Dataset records

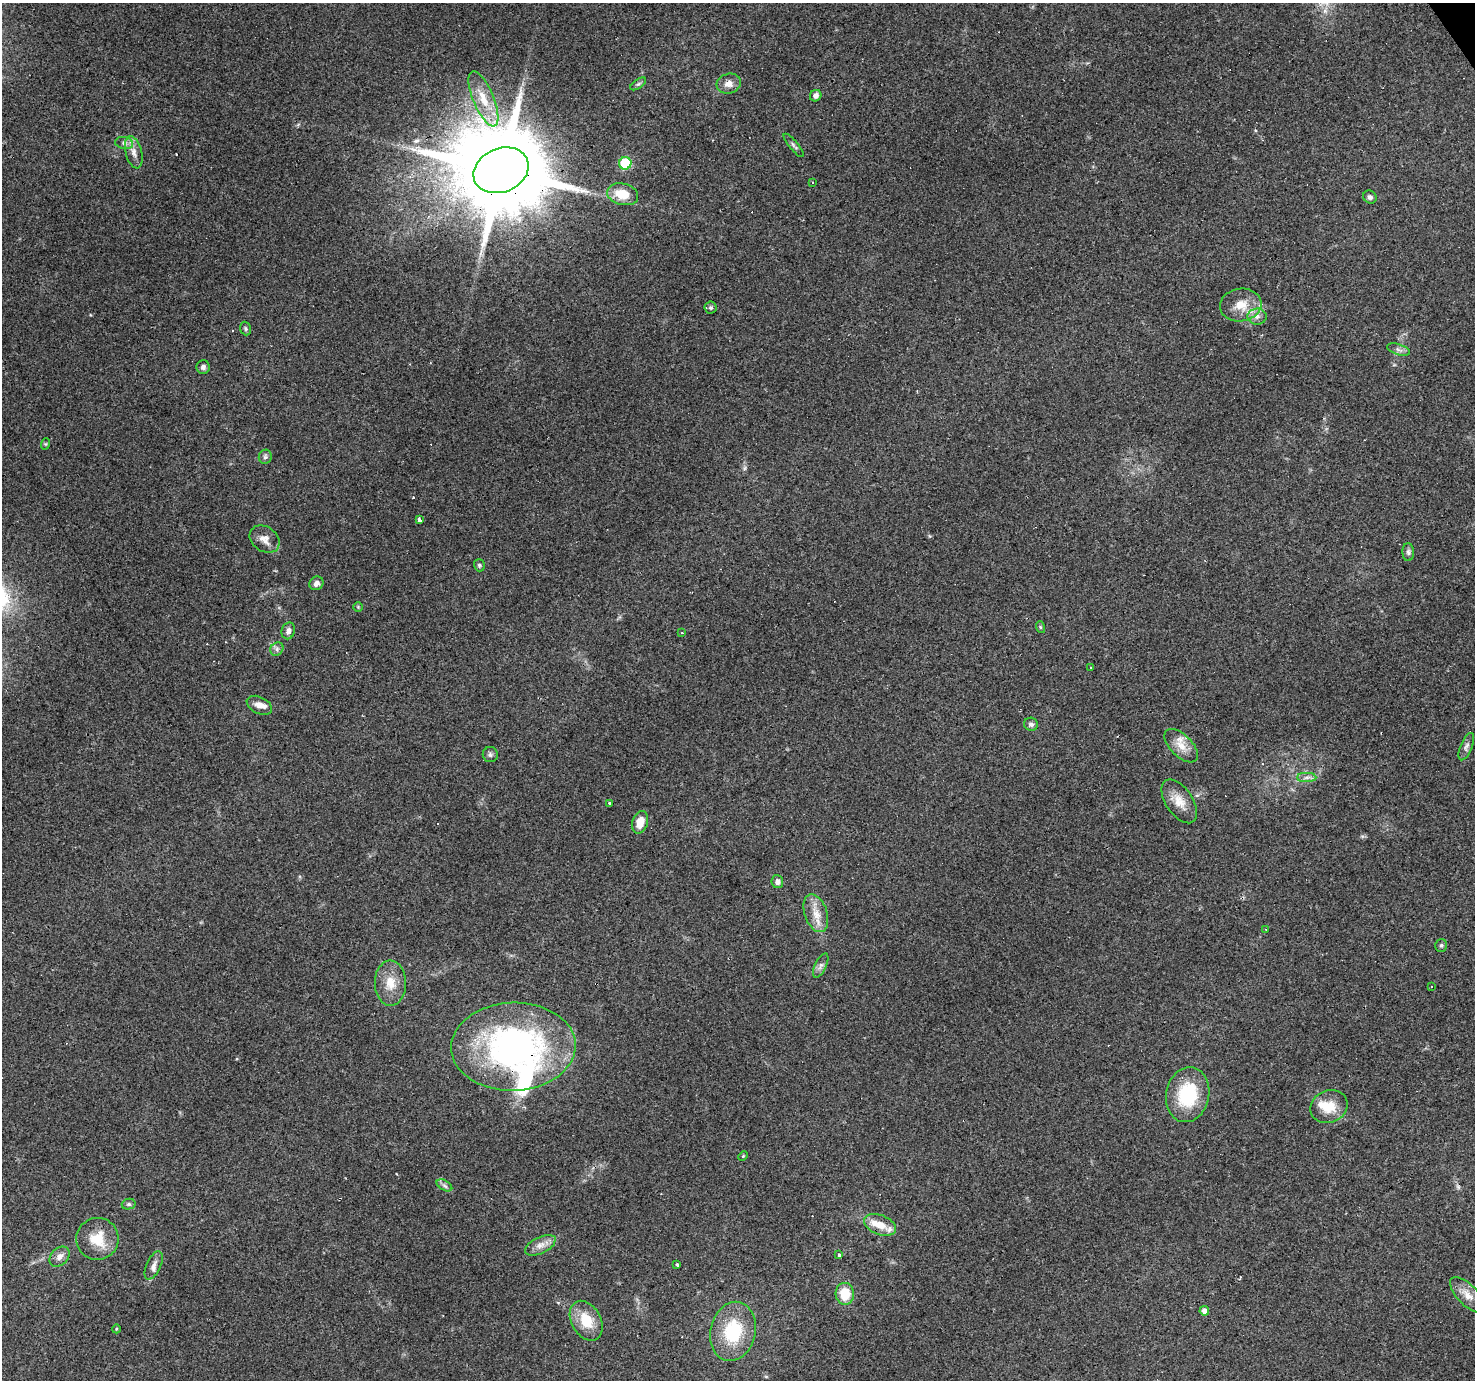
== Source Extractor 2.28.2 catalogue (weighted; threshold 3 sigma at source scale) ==
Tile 10 of 4 x 4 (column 2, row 3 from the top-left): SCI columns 1474-2946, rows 1556-2933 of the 5891 x 5804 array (HDU 1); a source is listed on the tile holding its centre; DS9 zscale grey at full resolution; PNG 1477 x 1382 px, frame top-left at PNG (2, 3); each listed source drawn as its Kron ellipse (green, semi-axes under 4 px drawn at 4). Shown black and unused: <1% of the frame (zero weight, under 3 of 4 exposures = <1% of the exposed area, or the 3 px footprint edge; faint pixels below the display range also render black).
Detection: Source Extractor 2.28.2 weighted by HDU 2 'WHT'; one run over the whole footprint, this tile lists its part. Background 0.219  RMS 0.0078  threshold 0.0352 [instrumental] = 3 sigma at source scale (4.5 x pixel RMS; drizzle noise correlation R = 1.50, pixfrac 1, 0.0396/0.0396 arcsec/px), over >= 5 px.
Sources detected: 79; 8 cosmic-ray / hot-pixel residue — neither listed nor drawn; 5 inside a brighter listed object's ellipse — not listed separately; the other 66 listed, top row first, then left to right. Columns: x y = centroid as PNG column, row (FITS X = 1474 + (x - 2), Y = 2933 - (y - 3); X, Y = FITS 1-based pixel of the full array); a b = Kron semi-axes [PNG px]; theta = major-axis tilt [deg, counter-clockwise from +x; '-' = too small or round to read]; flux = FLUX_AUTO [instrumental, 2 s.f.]
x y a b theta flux
638 84 9 4 35 1.6
729 84 12 10 16 5.8
816 96 6 5 - 2.9
483 99 29 10 -67 18
124 143 9 6 -10 2.7
794 145 15 4 -51 2.2
134 152 16 8 -75 6.1
625 163 6 6 - 54
501 170 28 22 22 14000
812 182 3 3 - 1.9
623 194 16 10 -14 18
1370 197 7 6 - 2.2
1241 305 21 16 8 15
711 308 6 6 - 1.5
1257 317 9 8 - 4.2
246 329 7 5 -71 1.4
1398 349 12 5 -18 2.8
203 367 7 6 - 2.4
45 444 6 4 71 0.96
265 457 7 6 - 2
420 520 3 3 - 49
265 539 16 12 -37 7.5
1408 552 9 5 -88 2.1
479 565 6 5 - 1.3
316 583 7 6 - 3.7
358 607 5 5 - 0.91
1040 627 6 3 -71 0.92
288 631 8 6 74 3.1
682 633 3 2 - 0.97
277 649 7 6 - 2.3
1091 667 3 2 - 0.81
259 705 13 8 -27 5.7
1031 724 7 6 - 2.5
1181 746 21 11 -45 11
1466 747 14 6 68 3.2
490 755 7 7 - 2
1307 777 10 4 1 2.7
1179 801 25 13 -56 12
610 803 3 3 - 3.2
640 822 11 7 72 9.8
777 882 6 6 - 3.3
816 913 19 11 -71 11
1266 929 3 2 - 0.89
1441 945 6 6 - 1.6
821 966 13 5 64 3.1
390 983 22 15 -89 15
1432 986 3 2 - 0.52
513 1047 62 44 2 240
1188 1095 28 21 78 45
1329 1107 19 16 25 16
743 1156 5 3 - 0.76
444 1185 8 5 -30 2
129 1204 7 5 13 1.5
880 1225 16 10 -21 11
97 1239 21 21 - 19
540 1245 16 8 26 6.2
839 1255 3 3 - 12
59 1257 11 8 45 4.8
154 1265 15 7 66 4.6
677 1265 3 3 - 38
845 1294 11 9 -85 19
1467 1295 22 10 -46 8.7
1204 1311 5 4 - 4.3
586 1321 21 14 -61 20
116 1329 4 3 - 0.61
733 1331 30 22 76 44
Overlapping masked pixels (flux is a lower limit): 2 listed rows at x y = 501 170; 513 1047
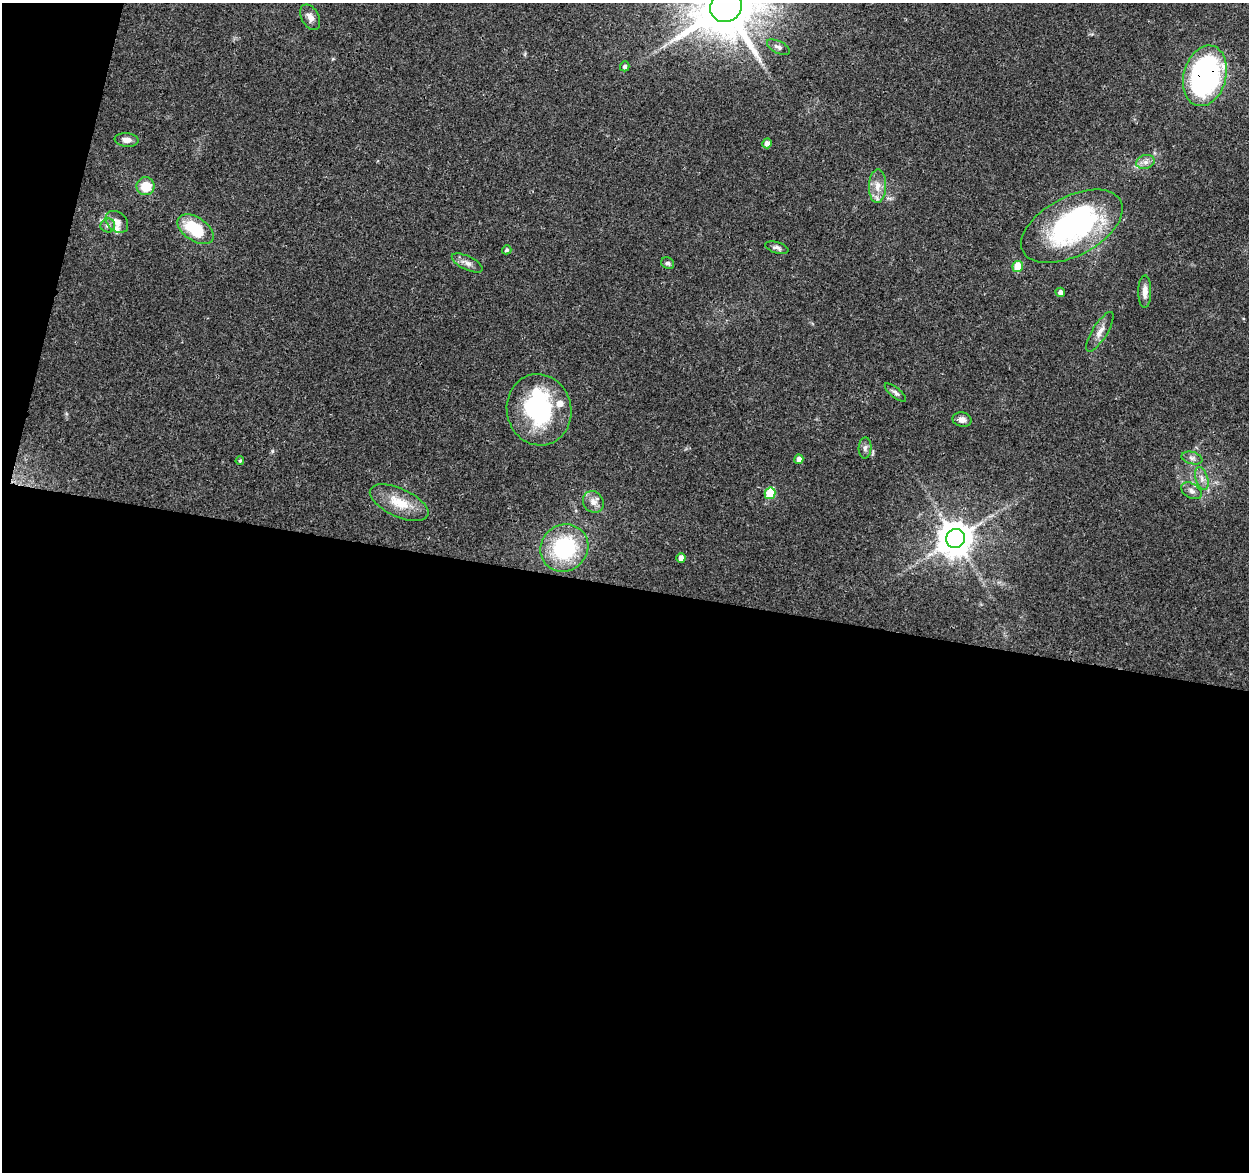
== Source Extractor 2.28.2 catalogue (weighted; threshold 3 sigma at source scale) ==
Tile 13 of 4 x 4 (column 1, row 4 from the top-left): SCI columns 18-1264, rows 241-1410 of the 5014 x 5210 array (HDU 1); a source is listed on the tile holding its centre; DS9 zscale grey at full resolution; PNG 1251 x 1174 px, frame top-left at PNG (2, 3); each listed source drawn as its Kron ellipse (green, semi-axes under 4 px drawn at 4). Shown black and unused: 52% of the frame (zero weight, under 3 of 4 exposures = <1% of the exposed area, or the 3 px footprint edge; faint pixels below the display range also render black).
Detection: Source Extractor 2.28.2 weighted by HDU 2 'WHT'; one run over the whole footprint, this tile lists its part. Background 0.0369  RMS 0.0034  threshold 0.0152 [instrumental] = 3 sigma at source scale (4.5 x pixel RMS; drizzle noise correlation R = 1.50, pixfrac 1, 0.0396/0.0396 arcsec/px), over >= 5 px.
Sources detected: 42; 2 inside a brighter object's white glare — neither listed nor drawn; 3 inside a brighter listed object's ellipse — not listed separately; the other 37 listed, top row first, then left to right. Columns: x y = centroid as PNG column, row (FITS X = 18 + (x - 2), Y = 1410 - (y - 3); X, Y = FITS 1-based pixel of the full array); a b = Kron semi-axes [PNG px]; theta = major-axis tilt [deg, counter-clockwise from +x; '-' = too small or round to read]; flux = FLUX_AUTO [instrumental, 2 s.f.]
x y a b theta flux
726 7 16 14 37 2700
310 17 14 8 -62 2.2
778 47 12 6 -26 1.3
625 66 5 4 - 0.92
1205 76 31 21 75 91
127 140 12 6 -5 1.9
767 143 5 4 - 2
1145 162 9 7 14 1.6
145 186 9 9 - 7.3
877 186 17 8 88 3.6
117 222 13 9 -41 2
108 225 7 7 - 1.3
1072 226 55 29 28 69
196 229 20 11 -34 16
777 248 12 5 -16 1.1
507 250 4 4 - 0.69
467 263 17 7 -26 2.1
668 263 7 5 -29 0.71
1018 267 5 5 - 9.8
1145 291 16 6 89 2.4
1060 292 5 4 - 1.5
1100 332 23 7 58 2.8
895 393 13 5 -39 1.1
539 410 36 32 -78 39
962 420 9 7 -11 1.7
865 448 10 6 88 1.2
1192 458 10 6 -15 1.2
799 459 5 4 - 1.8
240 461 4 3 - 0.4
1202 478 12 6 -73 1.8
1191 491 11 7 -31 1.5
770 493 6 5 - 16
593 502 11 10 - 2.3
399 503 31 14 -25 8.4
955 538 10 9 - 770
564 548 25 23 42 28
681 558 5 4 - 1.9
Overlapping masked pixels (flux is a lower limit): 1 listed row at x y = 1205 76
Isophote crosses this tile's border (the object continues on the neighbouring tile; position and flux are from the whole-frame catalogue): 1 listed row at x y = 726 7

§ TASK INSTRUCTIONS:
Reproduce the records from their first line through the line containing "45 444 6 4 71 0.96", including both ends, and leave the pictures out of your answer.

§ REPLY:
== Source Extractor 2.28.2 catalogue (weighted; threshold 3 sigma at source scale) ==
Tile 10 of 4 x 4 (column 2, row 3 from the top-left): SCI columns 1474-2946, rows 1556-2933 of the 5891 x 5804 array (HDU 1); a source is listed on the tile holding its centre; DS9 zscale grey at full resolution; PNG 1477 x 1382 px, frame top-left at PNG (2, 3); each listed source drawn as its Kron ellipse (green, semi-axes under 4 px drawn at 4). Shown black and unused: <1% of the frame (zero weight, under 3 of 4 exposures = <1% of the exposed area, or the 3 px footprint edge; faint pixels below the display range also render black).
Detection: Source Extractor 2.28.2 weighted by HDU 2 'WHT'; one run over the whole footprint, this tile lists its part. Background 0.219  RMS 0.0078  threshold 0.0352 [instrumental] = 3 sigma at source scale (4.5 x pixel RMS; drizzle noise correlation R = 1.50, pixfrac 1, 0.0396/0.0396 arcsec/px), over >= 5 px.
Sources detected: 79; 8 cosmic-ray / hot-pixel residue — neither listed nor drawn; 5 inside a brighter listed object's ellipse — not listed separately; the other 66 listed, top row first, then left to right. Columns: x y = centroid as PNG column, row (FITS X = 1474 + (x - 2), Y = 2933 - (y - 3); X, Y = FITS 1-based pixel of the full array); a b = Kron semi-axes [PNG px]; theta = major-axis tilt [deg, counter-clockwise from +x; '-' = too small or round to read]; flux = FLUX_AUTO [instrumental, 2 s.f.]
x y a b theta flux
638 84 9 4 35 1.6
729 84 12 10 16 5.8
816 96 6 5 - 2.9
483 99 29 10 -67 18
124 143 9 6 -10 2.7
794 145 15 4 -51 2.2
134 152 16 8 -75 6.1
625 163 6 6 - 54
501 170 28 22 22 14000
812 182 3 3 - 1.9
623 194 16 10 -14 18
1370 197 7 6 - 2.2
1241 305 21 16 8 15
711 308 6 6 - 1.5
1257 317 9 8 - 4.2
246 329 7 5 -71 1.4
1398 349 12 5 -18 2.8
203 367 7 6 - 2.4
45 444 6 4 71 0.96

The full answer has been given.